● Excerpted records:
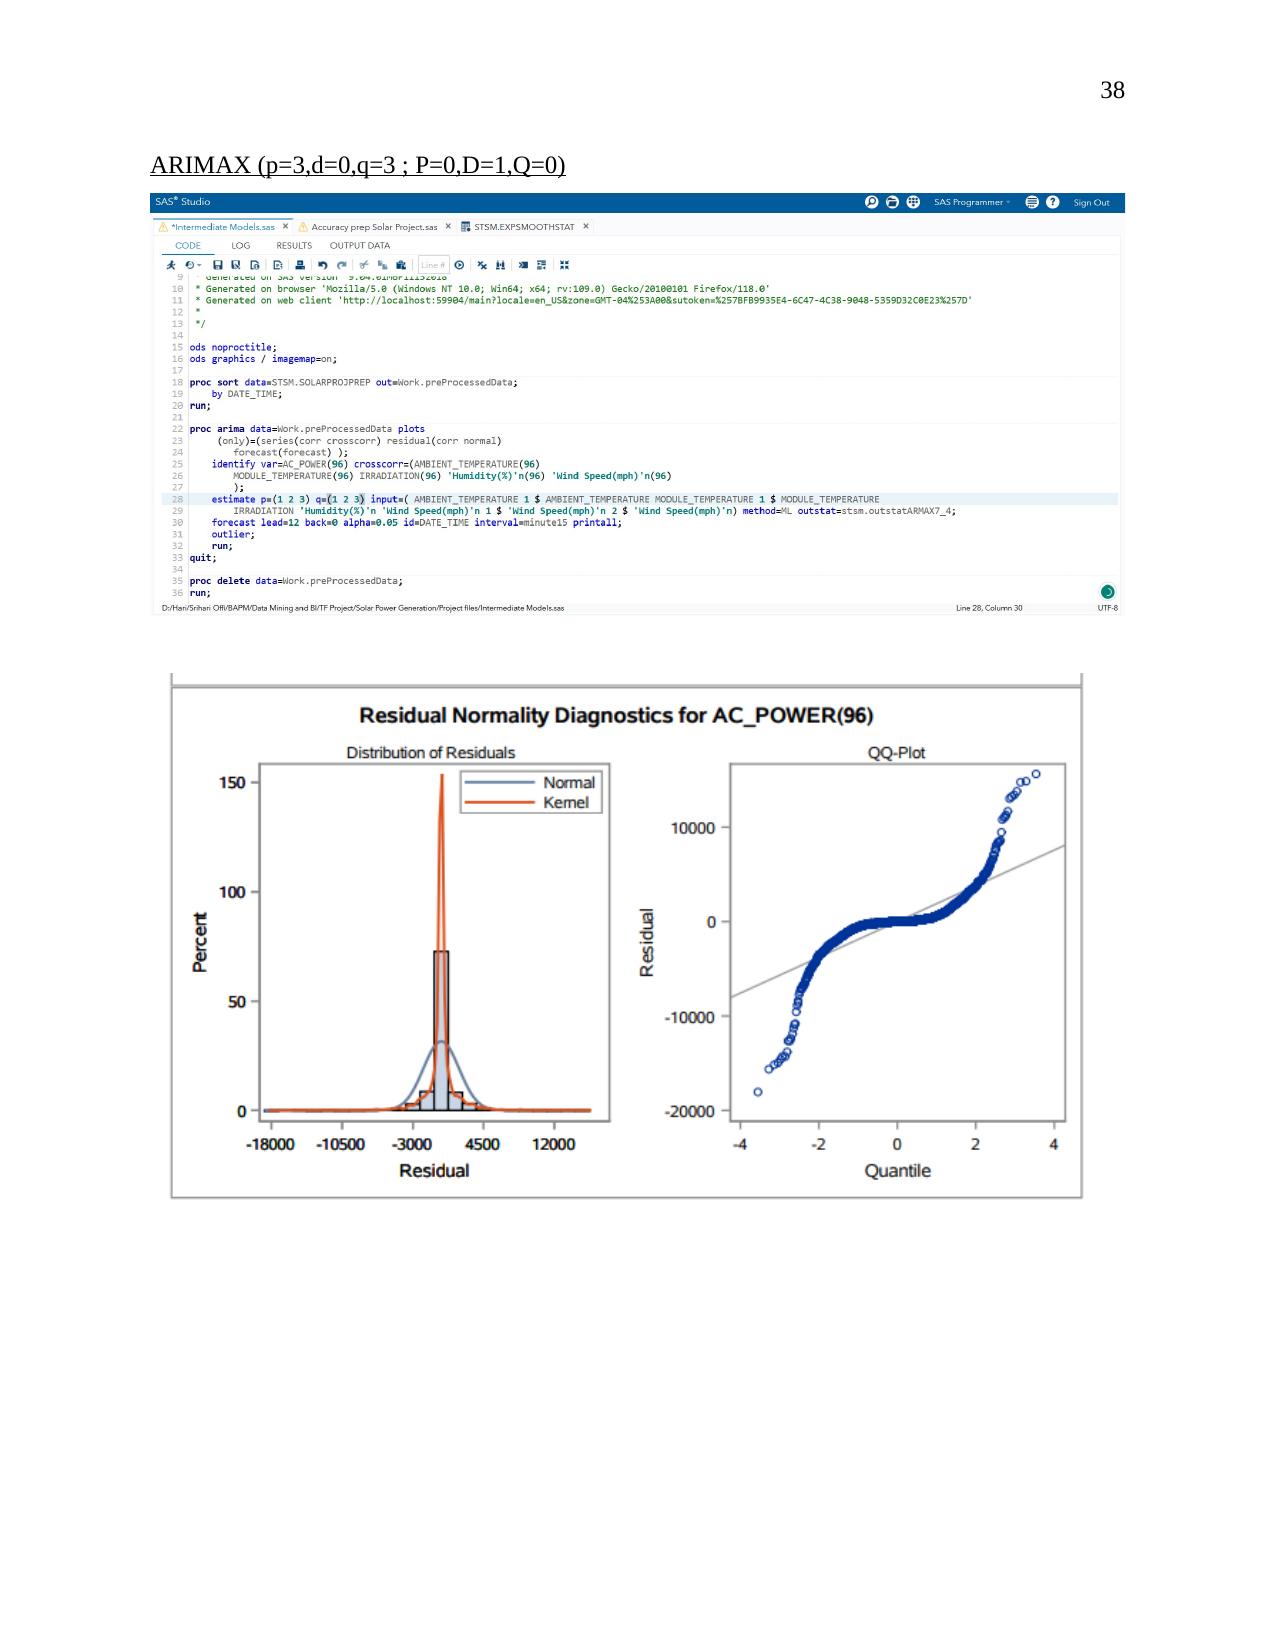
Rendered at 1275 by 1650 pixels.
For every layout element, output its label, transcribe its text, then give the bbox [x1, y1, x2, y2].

picture [150, 673, 1125, 1234]
picture [150, 193, 1125, 616]
text ARIMAX (p=3,d=0,q=3 ; P=0,D=1,Q=0) [150, 150, 1125, 179]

● Work required:
Please set down the data above exactly as given, leaving every picture out.

● Output for this exercise:
Rendered at 1275 by 1650 pixels.
For every layout element, output its label, transcribe its text, then give the bbox [x1, y1, x2, y2].

picture [150, 673, 1125, 1234]
picture [150, 193, 1125, 616]
text ARIMAX (p=3,d=0,q=3 ; P=0,D=1,Q=0) [150, 150, 1125, 179]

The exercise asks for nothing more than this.